Perform clustering on circular data to minimize the within-cluster sum of squared distances.

Usage

CirClust(O, K, Circumference, method = c("FOCC", "HEUC", "BOCC"))

Arguments

O

a vector of circular data points. They can be coordinates along the circle based on distance, or angles around the circle.

K

the number of clusters

Circumference

the circumference of the circle where data are located

method

the circular clustering method. "FOCC": fast and optimal, the default method; "HEUC": based on heuristic k-means, fast but not necessarily optimal; "BOCC": brute-force based on Ckmeans.1d.dp, slow but optimal, included to provide a baseline.

Details

By circular data, we broadly refer to data points on any non-self-intersecting loop. In clustering NN circular points into KK clusters, the "FOCC" algorithm is reproducible with runtime O(KNlog2N)O(K N \log^2 N) (Debnath and Song 2021); The "HEUC" algorithm, not always reproducible, calls the kmeans function repeatedly; The "BOCC" algorithm with runtime O(KN2)O(KN^2), reproducible but slow, is done via repeatedly calling the Ckmeans.1d.dp function.

Value

An object of class "CirClust" which has a plot method. It is a list with the following components:

cluster

a vector of clusters assigned to each element in O. Each cluster is indexed by an integer from 1 to K.

centers

a numeric vector of the means for each cluster in the circular data.

withinss

a numeric vector of the within-cluster sum of squares for each cluster.

size

a vector of the number of elements in each cluster.

totss

the total sum of squared distances between each element and the sample mean. This statistic is not dependent on the clustering result.

tot.withinss

the total sum of within-cluster squared distances between each element and its cluster mean. This statistic is minimized given the number of clusters.

betweenss

the sum of squared distances between each cluster mean and sample mean. This statistic is maximized given the number of clusters.

ID

the starting index of the frame with minimum SSQ

Border

the borders of K clusters

Border.mid

the middle point of the last and first points of two consequitive clusters.

O_name

a character string.
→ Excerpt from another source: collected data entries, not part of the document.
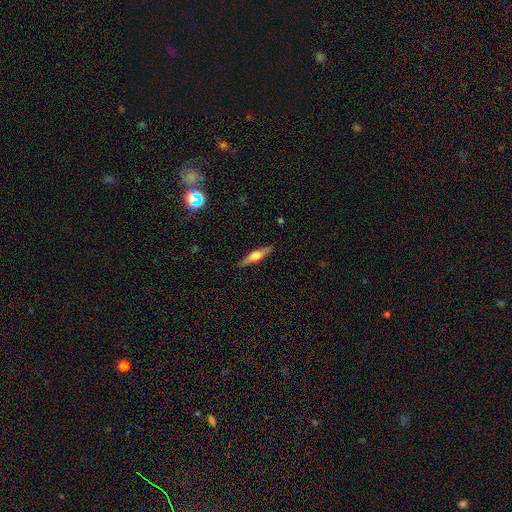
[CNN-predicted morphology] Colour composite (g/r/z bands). It shows a featured or disk galaxy (57%) viewed edge-on (96%) with a rounded central bulge (88%). Merging: none (89%).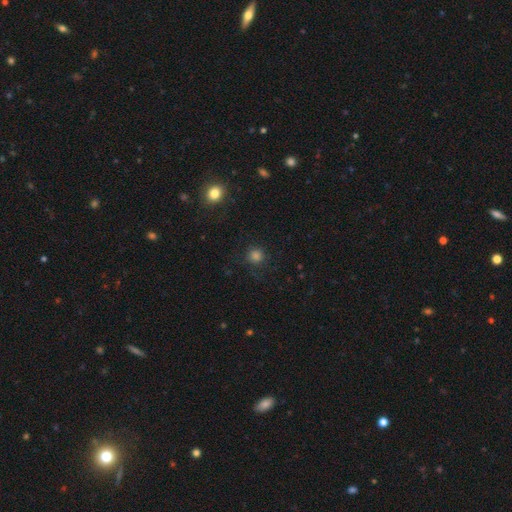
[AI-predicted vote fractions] The model was most divided on "smooth or featured": smooth: 78%, star or artifact: 18%, featured or disk: 4%. More confident: how rounded — round (93%); merging — none (85%).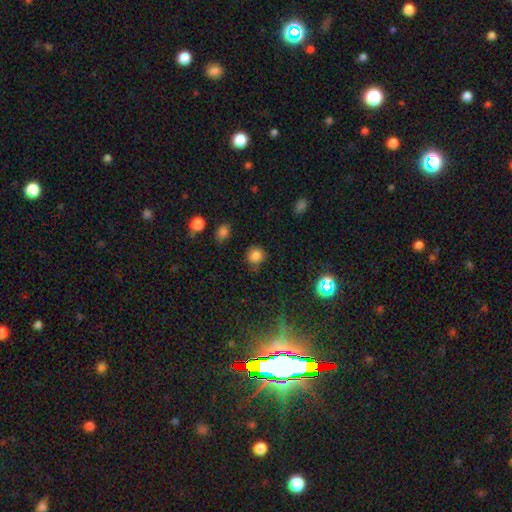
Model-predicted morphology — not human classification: Overall: smooth (81%). How rounded: round (87%). Merging: none (76%).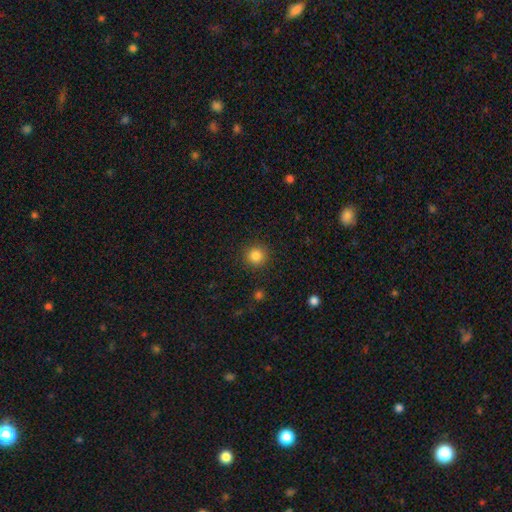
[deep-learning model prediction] Morphology: type=smooth (85%); roundness=round (94%); merging=none (91%).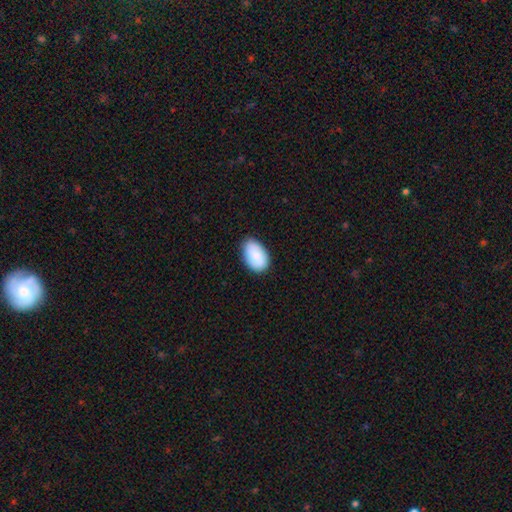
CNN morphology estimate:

The actual name of the O argument.

Circumference

the circumfarence of the circular or periodic data.

References

Debnath T, Song M (2021). “Fast optimal circular clustering and applications on round genomes.” IEEE/ACM Transactions on Computational Biology and Bioinformatics. doi:10.1109/TCBB.2021.3077573.

Examples

O <- c(1,2, 10,11,12,13,14,15, 27,28,29,30,31,32, 40,41)

K <- 3

Circumference <- 42

# Perform circular clustering:
output <- CirClust(O, K, Circumference)

# Visualize the circular clusters:
opar <- par(mar=c(1,1,2,1))
plot(output)
par(opar)

Framed Data Clustering

Description

Find a frame of given size, among all possible such frames on the input data, to minimize the minimum within-cluster sum of square distances.

Usage

FramedClust(
  X,
  K,
  frame.size,
  first.frame = 1,
  last.frame = length(X) - frame.size + 1,
  method = c("linear.polylog", "kmeans", "Ckmeans.1d.dp")
)

Arguments

X

a vector of data points to perform framed clustering

K

the number of clusters in each frame

frame.size

the number of points from X to be included in each frame. It is not the width of the frame.

first.frame

starting index of the first frame to be clustered. The first point in the first frame is X[first.frame].

last.frame

starting index of the last frame to be clustered. The first point in the first frame is X[last.frame].

method

the framed clustering method. See Details.

Details

The method option "linear.polylog" (default) performs fast optimal framed clustering. The runtime is O(KNlog2N)O(K N \log^2 N) (Debnath and Song 2021).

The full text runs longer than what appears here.